Reasonable Action by the Underdogs
After years of serving as the dumping grounds for the developed world, poor and developing countries have finally begun to take some reasonable action. As China has climbed up the economic ladder and become the world’s second-biggest economic power, it decisively banned the import of all kinds of plastic waste in January 2018.
However, this move resulted in other Asian countries becoming the waste dumps for the rich countries, this time, including China (the apple doesn’t fall far from the tree). A massive amount of waste is imported to many Southeast Asian countries such as Malaysia, Vietnam, Thailand, Sri Lanka, Indonesia and the Philippines.
Not all hope is lost for the developing countries though. Most recently, Sri Lanka, as well as many of the above mentioned Asian countries, has begun to work hard to cope with the massive influx of waste by richer countries and to reduce garbage transportation.
Following China’s lead, Sri Lanka ordered the suspension of most of the plastic waste imports in the region. Most recently, the resplendent isle, as Sri Lanka is called, is sending 240 containers of illegally imported toxic waste back to Britain.
Malaysia also sent back 150 containers of plastic waste to mostly European nations, stating that it would not be the “garbage dump” of the world. In May 2019, the Philippines shipped 69 containers back to Canada after a long-run dispute.
System of "Acquiescence" Introduced
Rich countries will have to solicit consent from poorer ones to dump plastic waste. As per the UN transboundary waste chief, the new rules that will come into consequence from January 1, 2021 will result in a clearer ocean in five years.
The new rules, accepted by more than 180 nations under an amendment to the Basel convention, introduce a “prior informed consent” system for all difficult-to-recycle or contaminated plastic exports. Tighter export controls might first see major plastic exporting nations, such as the UK and the US, dispose of waste in landfills and incinerators.
What Are The New Laws?
As per the precepts, the European Union has forbidden all non-recyclable plastic waste from being shipped to developing nations. It intends to make the trade more honest to allow developing countries such as Vietnam and Malaysia to deny low-quality, difficult-to-recycle waste before it is still shipped.
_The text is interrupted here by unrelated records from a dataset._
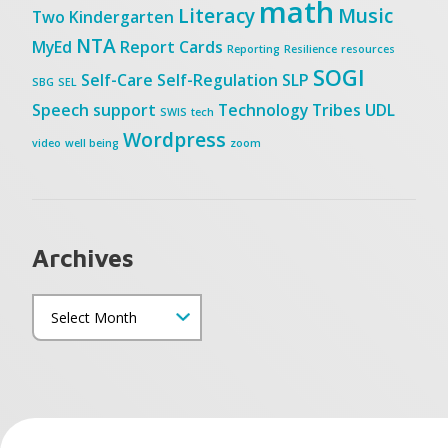
math
Literacy
Music
Two
Kindergarten
NTA
MyEd
Report Cards
Reporting
Resilience
resources
SOGI
Self-Care
Self-Regulation
SLP
SBG
SEL
Speech
support
Technology
Tribes
UDL
SWIS
tech
Wordpress
video
well being
zoom
Archives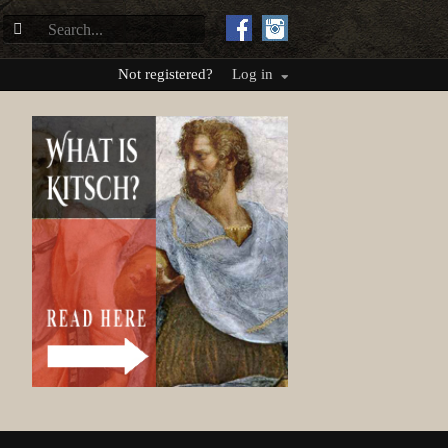
Not registered?
Log in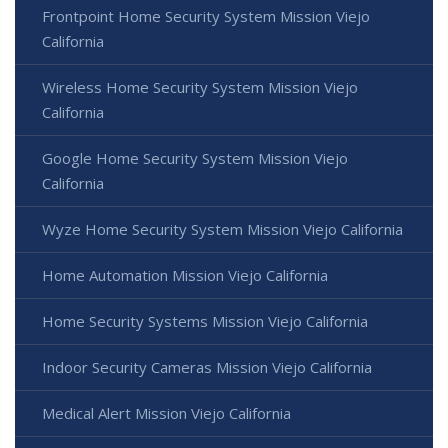
Frontpoint Home Security System Mission Viejo
California
Wireless Home Security System Mission Viejo
California
Google Home Security System Mission Viejo
California
Wyze Home Security System Mission Viejo California
Home Automation Mission Viejo California
Home Security Systems Mission Viejo California
Indoor Security Cameras Mission Viejo California
Medical Alert Mission Viejo California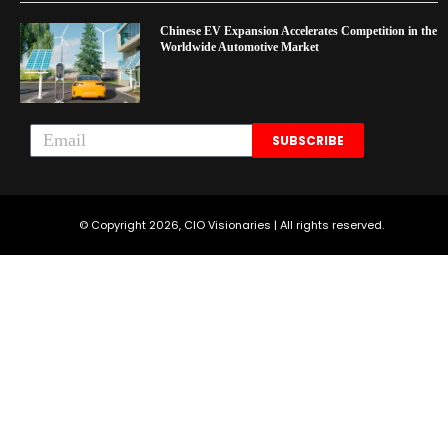
Chinese EV Expansion Accelerates Competition in the
Worldwide Automotive Market
SUBSCRIBE
© Copyright 2026, CIO Visionaries | All rights reserved.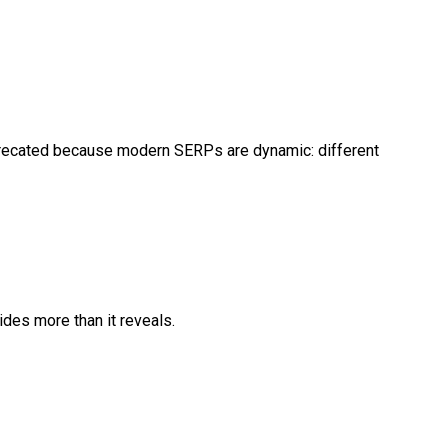
eprecated because modern SERPs are dynamic: different
ides more than it reveals.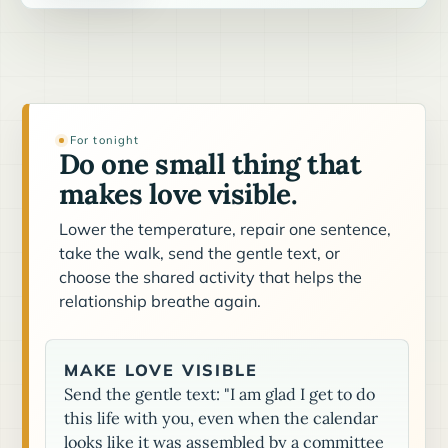
For tonight
Do one small thing that
makes love visible.
Lower the temperature, repair one sentence,
take the walk, send the gentle text, or
choose the shared activity that helps the
relationship breathe again.
MAKE LOVE VISIBLE
Send the gentle text: "I am glad I get to do
this life with you, even when the calendar
looks like it was assembled by a committee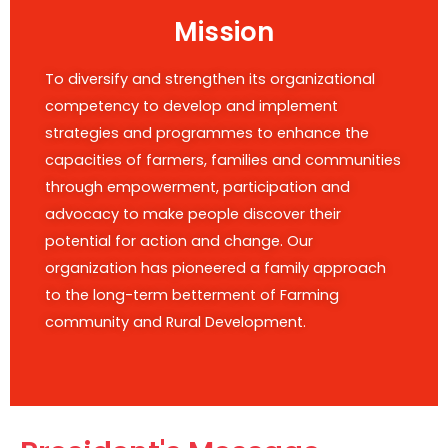
Mission
To diversify and strengthen its organizational
competency to develop and implement
strategies and programmes to enhance the
capacities of farmers, families and communities
through empowerment, participation and
advocacy to make people discover their
potential for action and change. Our
organization has pioneered a family approach
to the long-term betterment of Farming
community and Rural Development.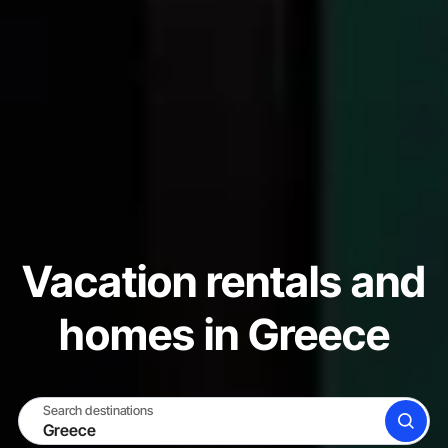
Vacation rentals and
homes in Greece
Search destinations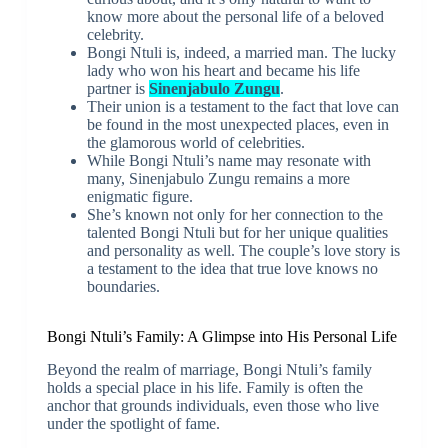
know more about the personal life of a beloved
celebrity.
Bongi Ntuli is, indeed, a married man. The lucky
lady who won his heart and became his life
partner is
Sinenjabulo Zungu
.
Their union is a testament to the fact that love can
be found in the most unexpected places, even in
the glamorous world of celebrities.
While Bongi Ntuli’s name may resonate with
many, Sinenjabulo Zungu remains a more
enigmatic figure.
She’s known not only for her connection to the
talented Bongi Ntuli but for her unique qualities
and personality as well. The couple’s love story is
a testament to the idea that true love knows no
boundaries.
Bongi Ntuli’s Family: A Glimpse into His Personal Life
Beyond the realm of marriage, Bongi Ntuli’s family
holds a special place in his life. Family is often the
anchor that grounds individuals, even those who live
under the spotlight of fame.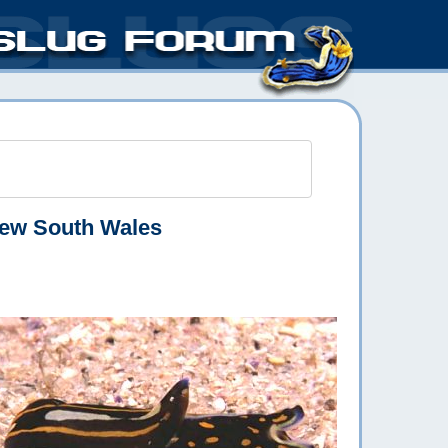
ew South Wales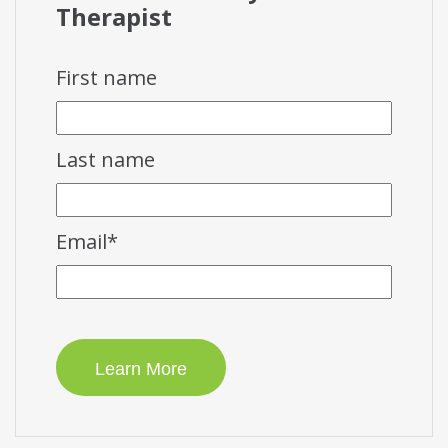
Therapist
First name
Last name
Email
*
Under the new laws, only ‘clean plastic waste’ that can be recycled can be transported to non-OECD (Organisation for Economic Co-operation & Development) countries. Besides, stricter measures have been chosen to ship plastic garbage from the EU to OECD countries and intra-EU shipments of synthetic waste.
The move to regulate this type of waste exports adds to the EU plastics strategy aims to cut down plastic usage and encourage better sorting and recycling across the continent. A representative from the Department for Environment, Food and Rural Affairs said it had vowed to ban the export of poisoning plastic waste to non-OECD countries and introduce stricter controls on scrap exports. However, as of October 2020, the UK was still sending 7.1m kg to Malaysia, a non-OECD member.
The Road Ahead
The truth of the matter is that no matter how far away the waste is dumped, it remains on the common space that we all eventually share- the earth. Rich countries might not see any direct negative impact on them by importing their waste to other countries just yet. But in the long run, these massive dumping practices will severely affect the global ecosystem- and that includes the rich countries as well.
There is still an overwhelming demand for locations to send plastic and other waste for recycling, and the challenge of how to dispose of it remains. The international community must come together to solve this issue before it becomes too big of a crisis to be dealt with.
What do you think can be the best approach for sustainably disposing waste and saving developing and small countries from falling prey to the bigger fish in the process?